I have found this interesting issue with re.sub:

import re

s = "This: is: a: string:"
print re.sub(r'\:', r'_', s, re.IGNORECASE) 

>>>> This_ is_ a: string:

Notice how only the first two instances were replaced. It seems that adding the [implicit] argument name for flags fixes the issue.

import re

s = "This: is: a: string:"
print re.sub(r'\:', r'_', s, flags=re.IGNORECASE) 

>>>> This_ is_ a_ string_

I was wondering if anyone could explain it or it is in fact a bug.

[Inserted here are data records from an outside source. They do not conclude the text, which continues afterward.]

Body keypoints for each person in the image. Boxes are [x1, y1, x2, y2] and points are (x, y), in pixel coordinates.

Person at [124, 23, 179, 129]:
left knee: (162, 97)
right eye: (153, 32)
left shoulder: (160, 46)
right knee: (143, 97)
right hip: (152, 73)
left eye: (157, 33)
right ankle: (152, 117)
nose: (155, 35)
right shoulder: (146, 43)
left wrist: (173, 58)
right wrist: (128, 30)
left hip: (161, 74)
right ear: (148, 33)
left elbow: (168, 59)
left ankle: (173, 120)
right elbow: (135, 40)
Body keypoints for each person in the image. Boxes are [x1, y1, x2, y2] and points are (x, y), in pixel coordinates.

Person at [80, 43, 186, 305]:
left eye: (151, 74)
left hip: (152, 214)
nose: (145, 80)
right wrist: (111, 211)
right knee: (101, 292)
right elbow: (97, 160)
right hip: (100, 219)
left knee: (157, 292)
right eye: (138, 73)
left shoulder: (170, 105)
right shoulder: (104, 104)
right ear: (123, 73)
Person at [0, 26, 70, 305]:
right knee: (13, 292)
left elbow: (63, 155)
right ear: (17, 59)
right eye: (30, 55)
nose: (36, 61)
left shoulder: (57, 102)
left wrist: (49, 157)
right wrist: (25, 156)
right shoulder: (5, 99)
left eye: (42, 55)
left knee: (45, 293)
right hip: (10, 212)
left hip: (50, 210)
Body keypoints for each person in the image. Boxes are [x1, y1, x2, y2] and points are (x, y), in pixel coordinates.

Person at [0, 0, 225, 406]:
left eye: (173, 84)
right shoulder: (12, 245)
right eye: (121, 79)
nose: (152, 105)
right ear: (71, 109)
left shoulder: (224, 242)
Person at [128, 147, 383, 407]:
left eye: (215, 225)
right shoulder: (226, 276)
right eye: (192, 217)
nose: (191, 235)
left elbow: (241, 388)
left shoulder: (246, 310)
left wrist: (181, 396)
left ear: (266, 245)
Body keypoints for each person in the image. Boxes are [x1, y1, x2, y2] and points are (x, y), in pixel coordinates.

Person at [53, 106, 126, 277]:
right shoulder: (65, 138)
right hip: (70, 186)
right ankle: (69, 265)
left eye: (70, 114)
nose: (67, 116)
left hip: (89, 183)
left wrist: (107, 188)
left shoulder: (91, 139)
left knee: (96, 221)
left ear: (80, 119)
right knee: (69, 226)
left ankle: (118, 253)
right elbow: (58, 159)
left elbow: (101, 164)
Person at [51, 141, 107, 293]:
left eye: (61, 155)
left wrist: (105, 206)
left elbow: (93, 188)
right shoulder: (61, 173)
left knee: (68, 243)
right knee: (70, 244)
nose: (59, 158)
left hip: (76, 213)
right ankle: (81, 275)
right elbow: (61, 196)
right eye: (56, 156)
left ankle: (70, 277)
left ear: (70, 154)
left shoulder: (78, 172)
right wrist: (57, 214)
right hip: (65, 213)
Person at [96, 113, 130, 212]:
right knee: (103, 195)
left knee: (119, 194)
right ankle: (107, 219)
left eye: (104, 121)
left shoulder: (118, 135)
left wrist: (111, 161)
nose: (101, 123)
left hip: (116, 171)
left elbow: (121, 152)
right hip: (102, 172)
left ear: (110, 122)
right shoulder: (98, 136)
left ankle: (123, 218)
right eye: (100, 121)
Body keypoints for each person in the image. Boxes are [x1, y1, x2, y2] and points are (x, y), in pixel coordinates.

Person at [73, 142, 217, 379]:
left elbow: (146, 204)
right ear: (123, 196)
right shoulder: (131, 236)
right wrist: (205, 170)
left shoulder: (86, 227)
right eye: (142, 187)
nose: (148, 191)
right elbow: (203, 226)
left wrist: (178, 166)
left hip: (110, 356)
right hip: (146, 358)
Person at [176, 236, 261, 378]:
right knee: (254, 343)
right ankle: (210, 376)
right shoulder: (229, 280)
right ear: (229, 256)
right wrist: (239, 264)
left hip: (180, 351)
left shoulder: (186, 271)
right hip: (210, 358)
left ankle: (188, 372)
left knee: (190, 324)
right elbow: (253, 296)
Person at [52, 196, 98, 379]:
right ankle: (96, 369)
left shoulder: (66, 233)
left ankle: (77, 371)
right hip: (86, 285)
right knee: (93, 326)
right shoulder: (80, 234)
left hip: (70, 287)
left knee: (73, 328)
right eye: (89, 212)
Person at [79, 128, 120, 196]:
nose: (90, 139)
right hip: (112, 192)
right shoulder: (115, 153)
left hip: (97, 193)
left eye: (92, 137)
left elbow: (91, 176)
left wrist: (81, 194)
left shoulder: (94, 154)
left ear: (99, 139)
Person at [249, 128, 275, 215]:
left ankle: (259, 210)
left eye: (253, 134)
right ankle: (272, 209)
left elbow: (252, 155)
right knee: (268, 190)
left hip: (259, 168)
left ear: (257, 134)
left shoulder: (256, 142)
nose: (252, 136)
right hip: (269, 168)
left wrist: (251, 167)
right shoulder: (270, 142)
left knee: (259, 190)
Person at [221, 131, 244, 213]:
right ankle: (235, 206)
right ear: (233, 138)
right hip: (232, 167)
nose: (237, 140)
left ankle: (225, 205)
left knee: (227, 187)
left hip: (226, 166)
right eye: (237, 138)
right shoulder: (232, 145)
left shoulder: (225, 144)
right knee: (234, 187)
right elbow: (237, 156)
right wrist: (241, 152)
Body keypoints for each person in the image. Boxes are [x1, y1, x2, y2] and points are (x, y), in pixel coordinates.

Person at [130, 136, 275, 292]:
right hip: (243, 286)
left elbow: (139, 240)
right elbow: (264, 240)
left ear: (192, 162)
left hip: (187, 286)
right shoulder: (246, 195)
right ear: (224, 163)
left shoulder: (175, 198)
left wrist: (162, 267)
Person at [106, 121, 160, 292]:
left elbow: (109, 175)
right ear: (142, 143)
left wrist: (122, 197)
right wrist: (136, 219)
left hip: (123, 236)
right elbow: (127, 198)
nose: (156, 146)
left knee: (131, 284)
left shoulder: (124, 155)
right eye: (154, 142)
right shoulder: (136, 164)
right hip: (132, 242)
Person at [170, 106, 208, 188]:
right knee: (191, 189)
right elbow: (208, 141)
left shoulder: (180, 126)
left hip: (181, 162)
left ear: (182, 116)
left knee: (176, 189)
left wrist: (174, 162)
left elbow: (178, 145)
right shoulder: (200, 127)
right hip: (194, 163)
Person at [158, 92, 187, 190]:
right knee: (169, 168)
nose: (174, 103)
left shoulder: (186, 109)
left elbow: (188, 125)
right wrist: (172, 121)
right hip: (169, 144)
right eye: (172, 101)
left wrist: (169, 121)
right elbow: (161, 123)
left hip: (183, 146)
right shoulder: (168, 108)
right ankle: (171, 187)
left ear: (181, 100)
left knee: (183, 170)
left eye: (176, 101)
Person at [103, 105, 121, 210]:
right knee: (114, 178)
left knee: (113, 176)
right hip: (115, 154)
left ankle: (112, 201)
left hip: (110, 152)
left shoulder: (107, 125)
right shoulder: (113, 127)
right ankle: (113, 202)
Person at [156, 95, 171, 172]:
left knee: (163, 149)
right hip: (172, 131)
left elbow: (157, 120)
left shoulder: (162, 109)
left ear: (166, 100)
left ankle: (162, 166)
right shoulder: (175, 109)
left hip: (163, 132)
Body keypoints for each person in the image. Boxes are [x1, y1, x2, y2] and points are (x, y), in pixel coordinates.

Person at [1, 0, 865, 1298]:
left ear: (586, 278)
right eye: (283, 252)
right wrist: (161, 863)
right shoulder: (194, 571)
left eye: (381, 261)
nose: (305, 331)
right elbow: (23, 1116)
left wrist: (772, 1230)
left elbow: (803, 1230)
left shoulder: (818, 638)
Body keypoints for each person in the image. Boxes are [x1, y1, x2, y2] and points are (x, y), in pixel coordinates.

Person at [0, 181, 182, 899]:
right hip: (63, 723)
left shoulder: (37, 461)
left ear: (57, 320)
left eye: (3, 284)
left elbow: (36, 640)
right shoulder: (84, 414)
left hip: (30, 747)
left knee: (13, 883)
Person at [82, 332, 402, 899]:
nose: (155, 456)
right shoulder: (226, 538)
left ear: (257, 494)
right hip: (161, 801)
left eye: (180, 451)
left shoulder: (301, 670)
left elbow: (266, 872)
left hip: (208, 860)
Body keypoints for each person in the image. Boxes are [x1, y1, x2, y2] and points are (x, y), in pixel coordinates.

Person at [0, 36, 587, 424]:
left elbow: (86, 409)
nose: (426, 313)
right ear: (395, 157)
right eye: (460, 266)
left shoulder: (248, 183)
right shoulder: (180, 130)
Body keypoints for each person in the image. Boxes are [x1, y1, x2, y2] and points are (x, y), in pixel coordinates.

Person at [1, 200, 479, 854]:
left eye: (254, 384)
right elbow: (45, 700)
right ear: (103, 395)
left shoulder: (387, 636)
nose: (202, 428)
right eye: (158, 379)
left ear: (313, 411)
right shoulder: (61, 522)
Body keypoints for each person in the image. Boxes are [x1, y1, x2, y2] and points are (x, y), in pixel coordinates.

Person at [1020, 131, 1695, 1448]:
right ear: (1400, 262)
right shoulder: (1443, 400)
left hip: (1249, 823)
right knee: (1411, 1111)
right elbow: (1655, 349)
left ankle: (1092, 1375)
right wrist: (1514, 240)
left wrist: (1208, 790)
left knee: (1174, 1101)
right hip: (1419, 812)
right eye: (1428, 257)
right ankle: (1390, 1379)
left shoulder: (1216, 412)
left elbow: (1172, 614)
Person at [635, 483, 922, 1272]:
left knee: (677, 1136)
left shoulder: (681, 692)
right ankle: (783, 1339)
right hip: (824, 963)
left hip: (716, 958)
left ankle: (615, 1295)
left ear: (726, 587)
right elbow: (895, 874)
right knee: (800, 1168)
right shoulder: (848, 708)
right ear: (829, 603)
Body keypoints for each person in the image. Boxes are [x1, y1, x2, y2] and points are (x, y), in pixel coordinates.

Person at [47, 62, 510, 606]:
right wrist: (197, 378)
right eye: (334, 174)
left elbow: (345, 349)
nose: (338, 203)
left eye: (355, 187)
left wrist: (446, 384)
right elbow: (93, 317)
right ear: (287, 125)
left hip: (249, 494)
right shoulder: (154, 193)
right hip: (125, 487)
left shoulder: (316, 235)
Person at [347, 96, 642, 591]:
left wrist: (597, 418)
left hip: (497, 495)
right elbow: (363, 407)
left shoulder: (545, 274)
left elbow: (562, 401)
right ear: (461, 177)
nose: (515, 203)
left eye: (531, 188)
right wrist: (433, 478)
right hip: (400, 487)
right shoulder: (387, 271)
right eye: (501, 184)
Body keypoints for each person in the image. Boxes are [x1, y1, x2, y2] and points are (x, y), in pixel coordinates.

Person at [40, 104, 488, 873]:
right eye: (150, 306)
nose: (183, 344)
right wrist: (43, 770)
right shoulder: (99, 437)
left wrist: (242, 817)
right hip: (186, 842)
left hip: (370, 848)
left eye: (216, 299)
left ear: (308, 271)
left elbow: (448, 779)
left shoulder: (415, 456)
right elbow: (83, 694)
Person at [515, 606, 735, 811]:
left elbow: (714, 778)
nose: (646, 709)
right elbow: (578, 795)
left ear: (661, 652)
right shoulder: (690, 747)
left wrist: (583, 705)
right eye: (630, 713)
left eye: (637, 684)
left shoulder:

I've encountered this issue before with the missing argument name string but never for flags and with string it usually blows up.

dwkd
  • 2,716
  • 1
  • 17
  • 17

1 Answers1

8

The fourth argument to re.sub is not flags but count:

>>> import re
>>> help(re.sub)
Help on function sub in module re:

sub(pattern, repl, string, count=0, flags=0)
    Return the string obtained by replacing the leftmost
    non-overlapping occurrences of the pattern in string by the
    replacement repl.  repl can be either a string or a callable;
    if a string, backslash escapes in it are processed.  If it is
    a callable, it's passed the match object and must return
    a replacement string to be used.

>>>

This means that you need to explicitly do flags=re.IGNORECASE or otherwise re.IGNORECASE will be treated as an argument to count.

Additionally, the re.IGNORECASE flag is equal to 2:

>>> re.IGNORECASE
2
>>>

So, by doing count=re.IGNORECASE in your first example, you told re.sub to only replace 2 occurrences of : in the string, which it did.